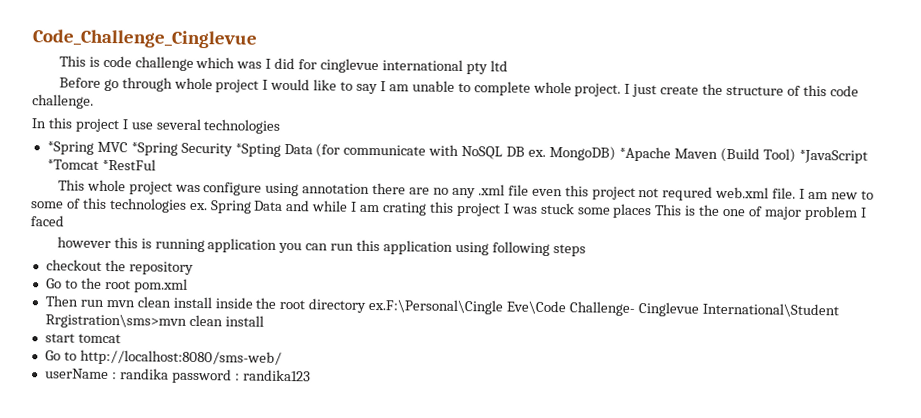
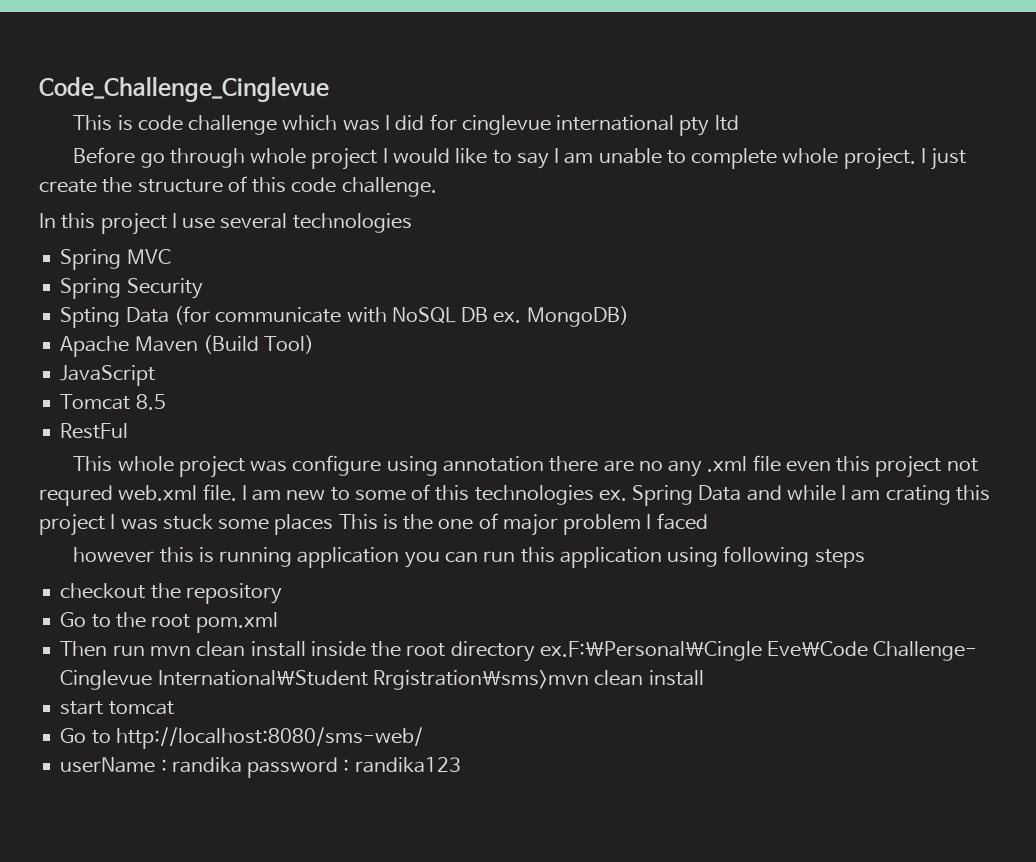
[46,141,94,155] *Spring -> [60,249,122,270] Spring
[130,142,178,156] *Spring -> [60,278,122,299] // Spring
[234,143,281,157] *Spting -> [60,307,121,328] // Spting
[618,146,671,162] *Apache -> [60,336,130,357] // Apache
[798,149,868,164] [46,158,156,171] *JavaScript *Tomcat *RestFul -> [60,365,156,386] [60,394,166,410] [60,423,129,439] // JavaScript // Tomcat 8.5 // RestFul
▬▬▬▬▬▬▬▬▬▬
--- Activity ---
Within the records above, the line carrying "[234,143,281,157] *Spting ->" starts the range and the last line ends it. Set down that range exactly.

--- The answer ---
[234,143,281,157] *Spting -> [60,307,121,328] // Spting
[618,146,671,162] *Apache -> [60,336,130,357] // Apache
[798,149,868,164] [46,158,156,171] *JavaScript *Tomcat *RestFul -> [60,365,156,386] [60,394,166,410] [60,423,129,439] // JavaScript // Tomcat 8.5 // RestFul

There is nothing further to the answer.